In an episode of the final season of The Golden Girls called “Journey to the Center of Attention,” Sophia attends a friend’s wake and decides to host her own so that her loved ones can pay tribute to her while she’s still alive. “I want to hear how people feel about me. I want to be there to listen as they salute my grace, my wit, my inner beauty,” is her rationale for not wanting to waste a funeral on the dead. Rose, being Rose, fucks up and forgets to include the fact that Sophia is still alive on the invitation, and when the attendees discover that they are paying their respects to someone who has not yet departed, they leave abruptly, incensed at the ceremonial manipulation.

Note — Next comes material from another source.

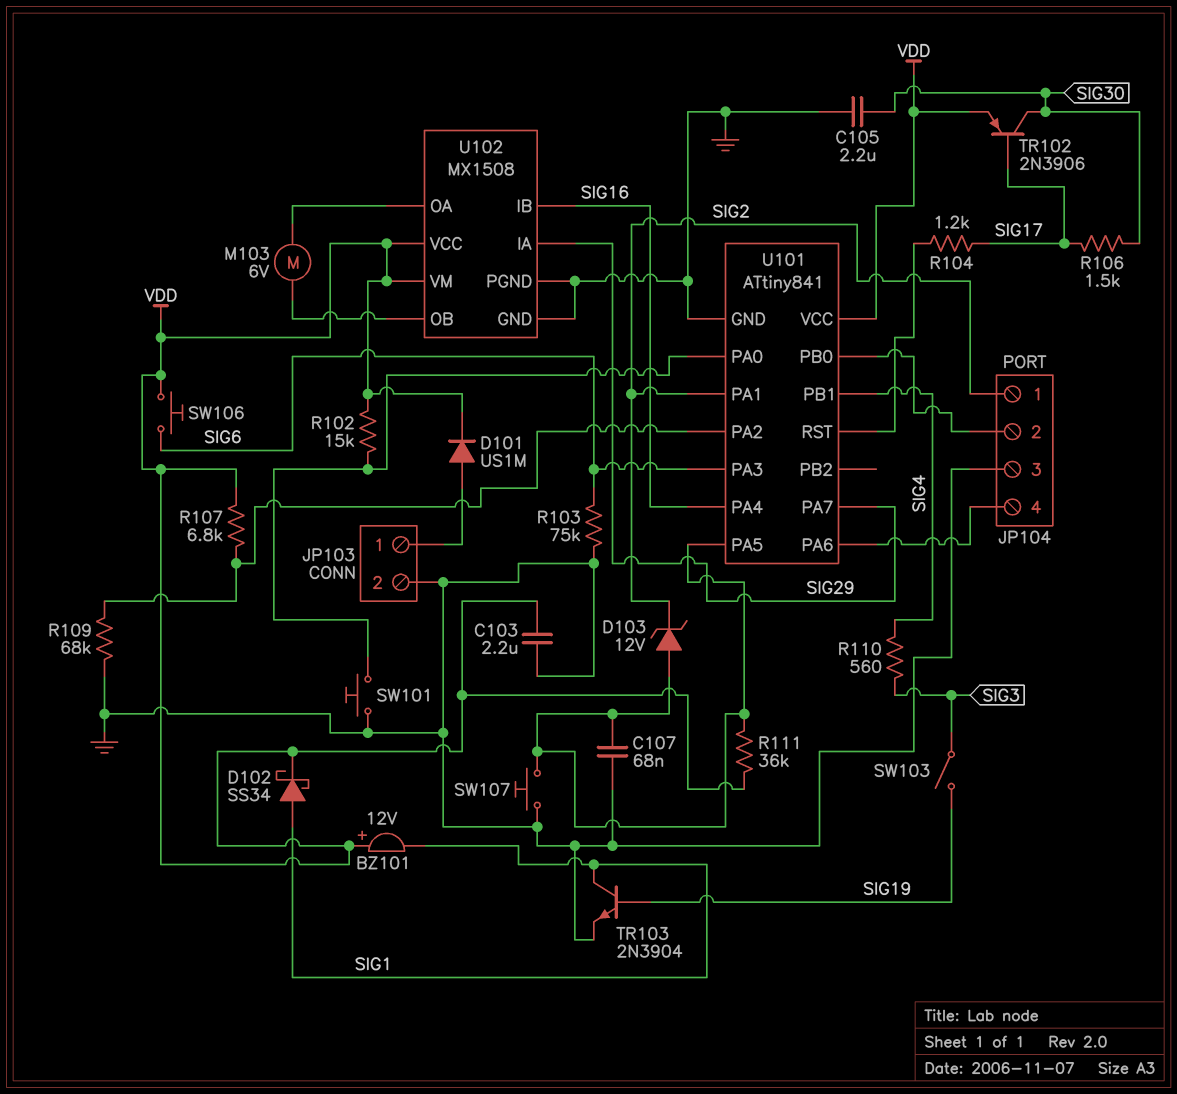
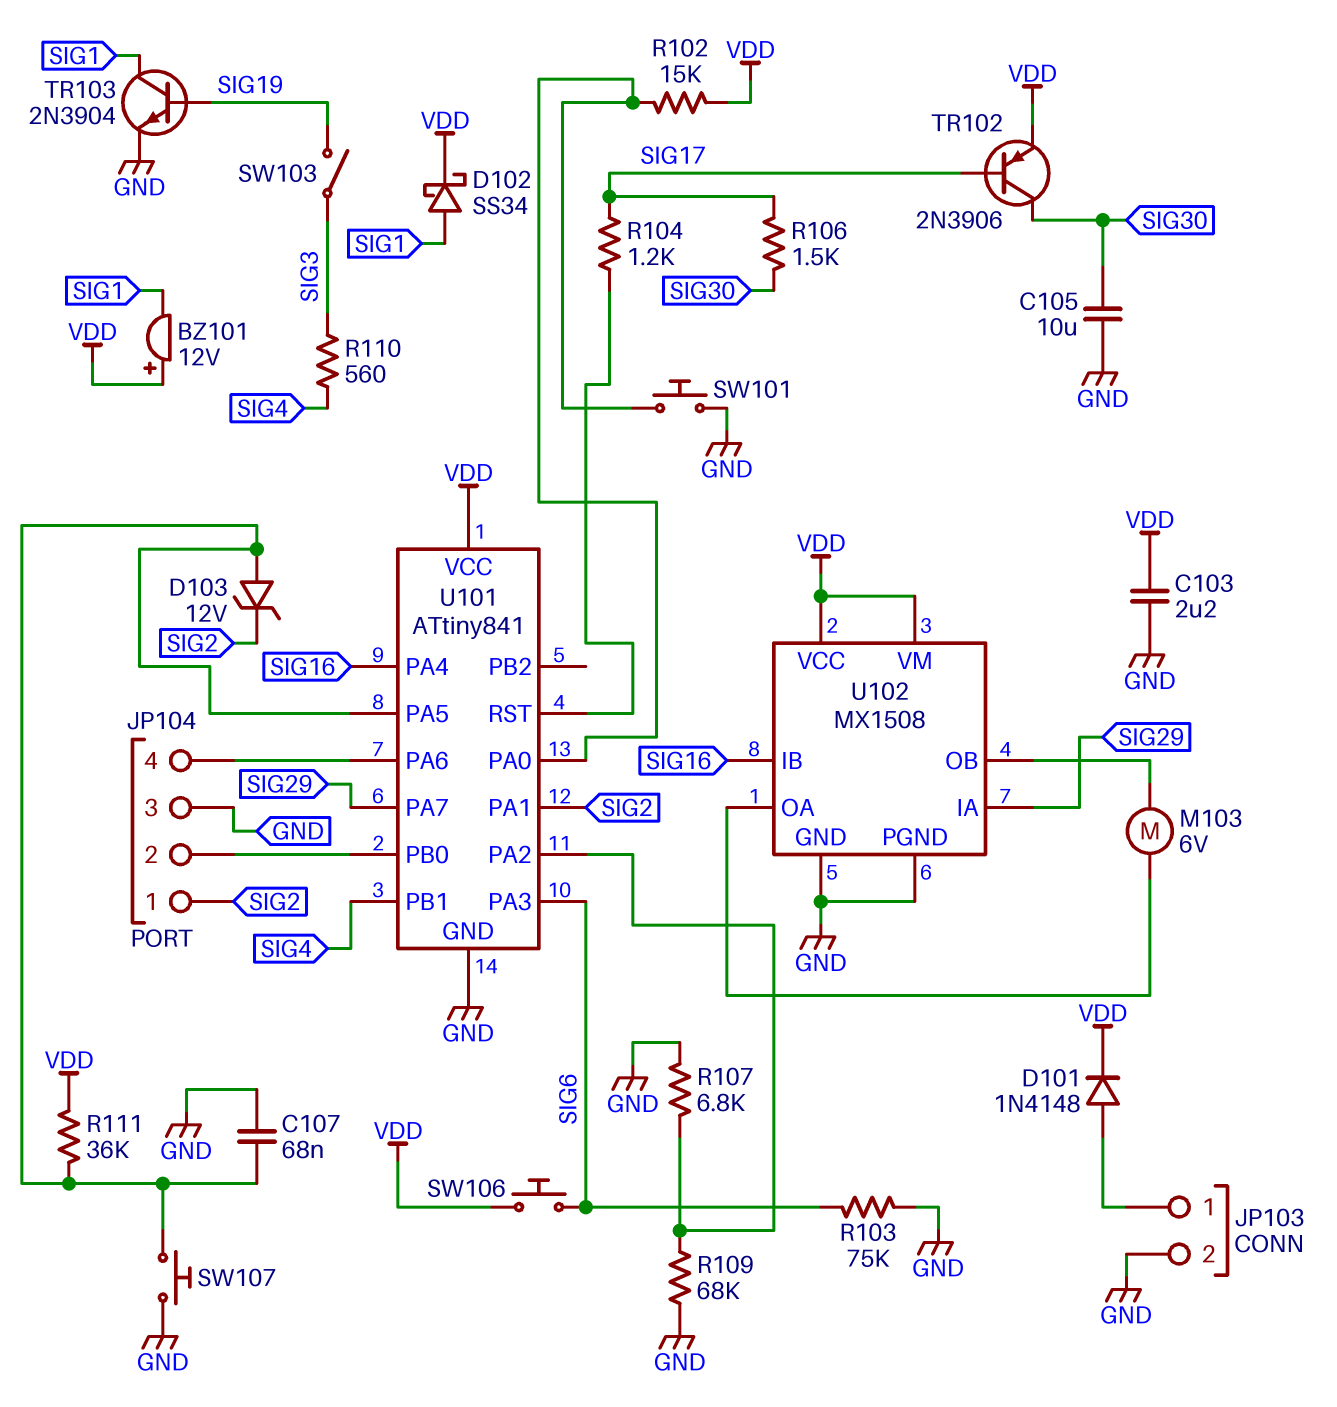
C105: 2.2uF (GND, SIG30) -> 10uF (GND, SIG30)
D101: diode US1M (A JP103/1, K VDD) -> diode 1N4148 (A JP103/1, K VDD)
R107: 6.8k (U101/PA2, VDD) -> 6.8k (GND, U101/PA2)

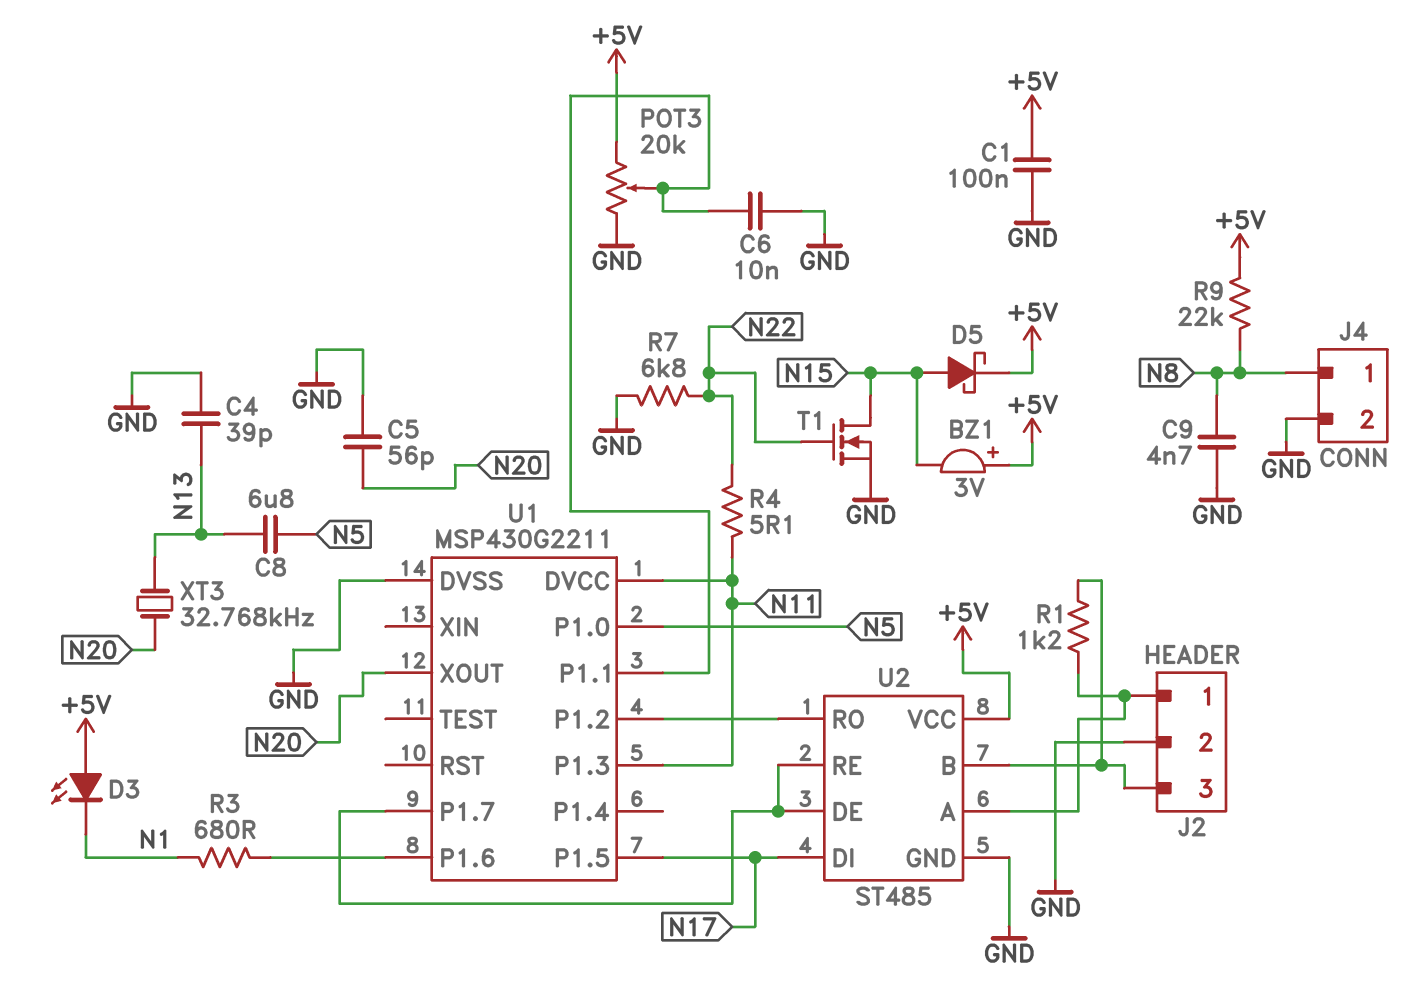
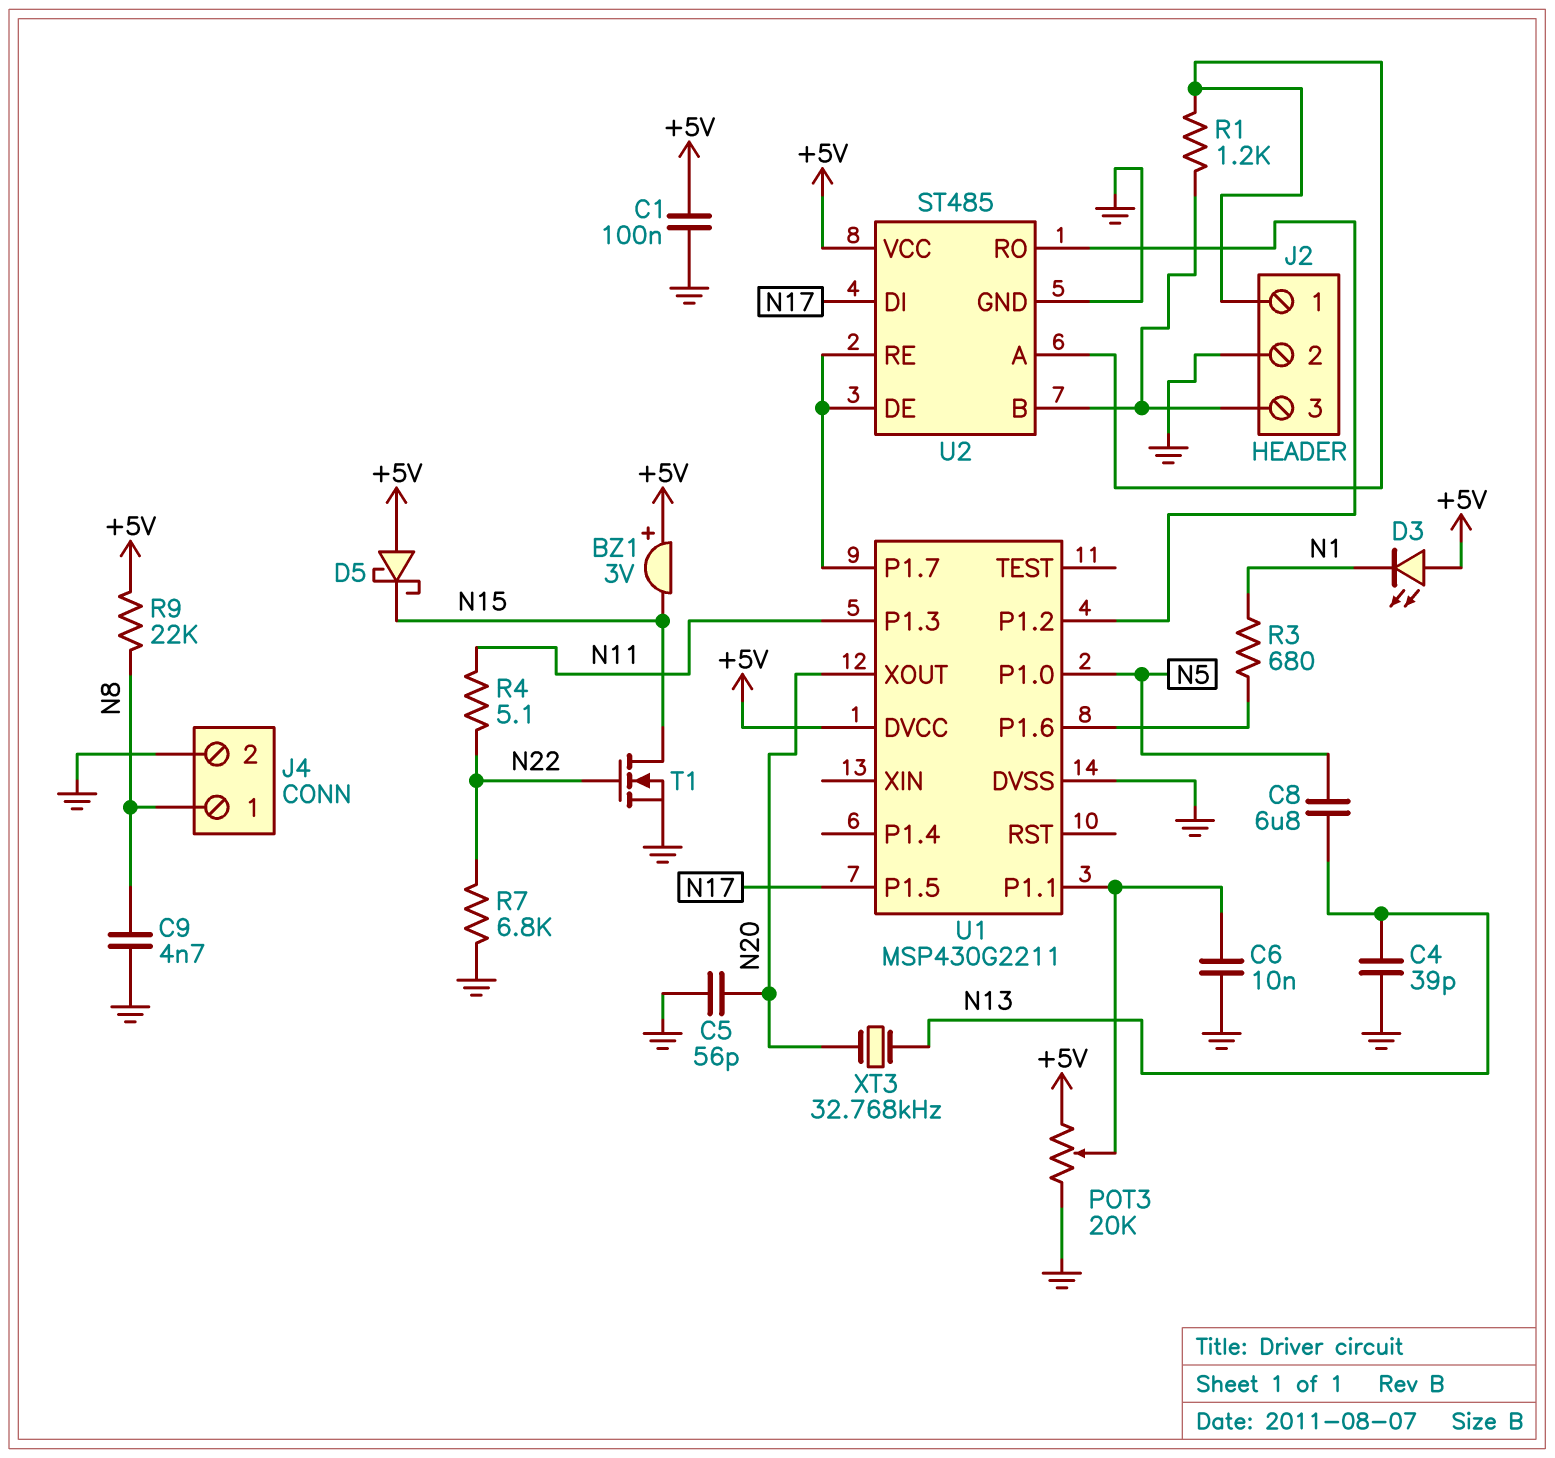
D5: schottky (A N15, K +5V) -> schottky (A +5V, K N15)
U1 pin DVCC: N11 -> +5V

If only actual humans had the good sense of Golden Girls extras.
This trick was essentially replicated by the New York-based band LCD Soundsystem, which disbanded with great fanfare less than five years ago. The announcement of the band’s then-farewell show at Madison Square Garden on April 2, 2011 read in part: “if it’s a funeral, let’s have the best funeral ever!!!”
Well, surprise, they’re back, and given the minuscule amount of time between breaking up and getting back together, they might as well have not been gone in the first place. LCD Soundsystem reunited last night at New York’s Webster Hall for the first in a string several gigs planned for this year. A new album is in the works. It’s worth underlining that LCD Soundsystem’s resurrection occurred on Easter Sunday, a scheduling decision consistent with the band’s flair for grandiose self-regard.
What is galling about this is not exactly the waffling. That would be merely annoying. What makes the entire display an act of emotional manipulation that serves the band with outsized cultural clout by making a BIG GIANT DEAL out of its normal functioning (i.e. playing gigs and not playing gigs, depending on the day/year), is the bombastic preciousness that accompanies these moves. The MSG farewell show was sold this way: “but for just one more night, we will be playing with friends and family for nearly 3 hours–playing stuff we’ve never played before and going out with a bang.”
It lasted even longer than that. A ponderous and treacly documentary, Shut Up and Play the Hits, was released the next year. It captured that final performance and probed into the mind (and trained its gaze upon the plaintive, post-show face) of LCD Soundsystem frontman James Murphy. Along the way, Chuck Klosterman inflicted feels in an interview segment with questions like, “When you start a band, do you imagine how it will end?”
This was all eye-rollingly saccharine to me, who never forgave James Murphy for mispronouncing Larry Levan’s last name in “Losing My Edge,” and who found his white person-ification of disco to be unenjoyable and distasteful. Not my band, not my sadness. The ceremonial disbanding struck me as craven profiting from people’s sentimentality—a year-long, multi-pronged mourning of the end of a band that wasn’t around for very long in the first place (“Losing My Edge,” the first LCD single, came out in 2002).
If this felt like much ado about nothing at the time, the nothing about that ado that’s happening now is infuriating. In 2016, LCD Soundsystem gets to come back, and it gets to be a much bigger deal than if they just hadn’t toured for five years, as it sometimes happens with bands. LCD Soundsystem’s return was utterly unthinkable to anyone who bought into its “funeral,” now rendered bullshit by the band that served it by the spoonful. For its comeback show, Pitchfork had four writers cover virtually every aspect in a live blog.
LCD Soundsystem is a band that means a lot to people, and you don’t necessarily have to be capitulating to grand gestures if you’re simply happy that the band you liked is playing together again. That’s cool, you’re chill, I’m proud of you. But patronizing a band that is willing to manipulate so openly should make you feel at least a little duped. It’s pure showbiz razzle-dazzle that imbues these concerts with sentimental stakes. LCD Soundsystem pulled nothing less than a diva move by reneging on their goodbye, one we’ve already seen in the likes of Cher, Barbra Streisand, Jay Z and many others.
In January, Murphy delivered a rambling justification of the reunion on LCD’s website (the reasons for the split, by the way, were never entirely clear and that seems pretty suspicious, in retrospect). It was also an apology to “those who feel hurt” by the band getting back together—because everyone’s emotional experience of LCD Soundsystem’s trajectory needs to be accounted for individually, obviously. To err is human, but so is profiting off a resurrection, on Easter, that could only be pulled off by a public display of death. It all seems like such a waste of time.